Jeremy schüttelte den Kopf und legte Rufus einen Finger über die Lippen. „Bitte hör auf", bat er, „das alles mag so sein, aber das macht keinen Unterschied. Auch wenn mich dieser Stein getroffen hätte, wäre das egal, denn für die bin ich schon vor Jahren gestorben. Ich hatte die Wahl zwischen mir und David oder ihnen. Diese Wahl habe ich getroffen. Und ich habe sie nicht bereut, denn so bin ich hierhergekommen, zu dir. Du bist meine Familie." Jeremy schaute jetzt weniger traurig und wirkte entschlossen und seiner Sache sicher. Rufus zog ihn einfach in seine Arme, sodass Jeremy ihm seinen Kopf an die Schulter legte. Er schmiegte sich einfach an ihn und hielt ihn fest. „Das stimmt nicht ganz", flüsterte er dann, „mein Bruder, seine Frau und die Mädchen sind es auch."

Jeremy konnte das gar nicht so glauben, was sein Liebster da sagte. „Die kennen mich doch kaum", wandte er ein, doch Rufus hielt ihn einfach noch fester. „Das ist egal", flüsterte er wieder, „du gehörst zu mir."

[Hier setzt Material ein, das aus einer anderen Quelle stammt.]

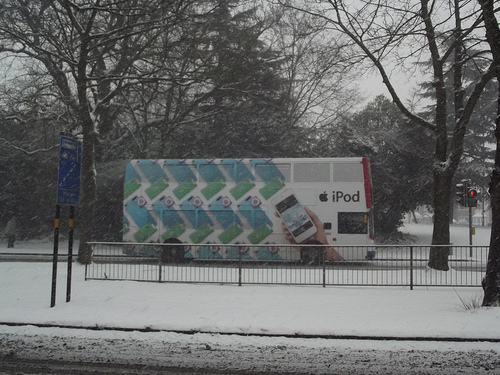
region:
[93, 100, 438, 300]
double-decker bus on road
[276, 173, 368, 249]
iPod advertisement on side of bus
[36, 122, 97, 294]
blue sign beside road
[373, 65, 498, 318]
trees beside the road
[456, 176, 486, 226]
traffic light signaling red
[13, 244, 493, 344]
snow on the ground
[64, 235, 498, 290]
steel railing fence beside road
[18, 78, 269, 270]
snow falling from sky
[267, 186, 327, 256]
hand holding electronic device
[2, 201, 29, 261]
person walking in the snow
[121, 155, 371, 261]
a double decker bus used to advertise the iPod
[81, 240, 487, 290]
a barricade fence marking the sidewalk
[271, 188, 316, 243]
an image of the iPod on the side of the bus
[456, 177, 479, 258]
a traffic light on the corner of the street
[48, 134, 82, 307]
a street sign on the side of the road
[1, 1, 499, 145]
grey gloomy sky means cold and snow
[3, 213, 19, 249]
a person walking on the sidewalk wearing a grey winter jacket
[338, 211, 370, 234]
the side windshield of the driver of the bus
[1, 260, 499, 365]
snow covered road and sidewalk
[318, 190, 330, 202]
the apple logo on the side of the bus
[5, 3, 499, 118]
the grey cloudy sky above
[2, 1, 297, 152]
some tall trees next to the bus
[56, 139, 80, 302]
a sign next to the road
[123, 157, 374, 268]
a double decker bus parked by the corner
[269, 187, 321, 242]
an iPod advertisement on the side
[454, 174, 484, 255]
a traffic light on the side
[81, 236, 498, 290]
a fence next to the road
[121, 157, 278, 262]
more iPods on the bus advertisement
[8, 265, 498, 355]
snow on the sidewalk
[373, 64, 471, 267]
another tree by the bus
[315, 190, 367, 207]
an iPod logo on vehicle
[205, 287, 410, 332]
white snow on ground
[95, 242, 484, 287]
a gate on grass near street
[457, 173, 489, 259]
a red light on traffic struture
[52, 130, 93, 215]
a blue and white sign on grass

Jeremy schloss die Augen und konzentrierte sich einfach nur auf Rufus, der ihn hielt und den Klang seiner Stimme. Er war es gewohnt, immer stark sein zu müssen, denn seit Davids Tod hatte er sich auf niemanden mehr verlassen und jetzt tat es unglaublich gut, auch einmal zulassen zu dürfen, dass ihn seine Trauer um seine verlorene Familie einholte. Es erstaunte ihn, was diese kurze Zeit mit Rufus schon alles in ihm bewirkt hatte und es kam ihm vor, als würde eine riesige Last von seinen Schultern fallen. Er hatte jemanden gefunden, dem er nichts vormachen müsste. Jemanden, der zu ihm hielt und der ihn spüren ließ, dass er lebendig war. Er begann, sich zu entspannen und da hob er den Blick zu Rufus und sah, wie er ihn anlächelte. „Wieder gut?", fragte er nur leise.

„Ja, wieder gut", antwortete Jeremy.

„Schön", fand Rufus und lächelte noch mehr. „Was hältst du davon, wenn wir das alles hier Mrs. Robins und dem Glaser überlassen, in der Stadt mein Motorrad holen und nach Sommerford fahren. Du musst erst morgen Nachmittag zurück sein, wir besuchen meine Familie und wir müssen uns da um nichts kümmern."

Jeremy gefiel die Idee so gut, dass er auch lächelte. „Das klingt toll."

"Okay, komm suchen wir ein bisschen Zeug zusammen und dann geht's los."

Die Idee war richtig gut. Jeremy hätte keine große Lust, den Rest vom Tag den Staubsauger und die Arbeiten am Fenster und wer weiß was noch zu ertragen. Und dann war da natürlich noch das Allerbeste: „Da kann ich mich richtig gut um dich kümmern", fiel ihm ein.

Rufus war klar, was er meinte. „Oh, aber ich bitte darum."

Dann begannen sie sofort damit, ihren Plan umzusetzen.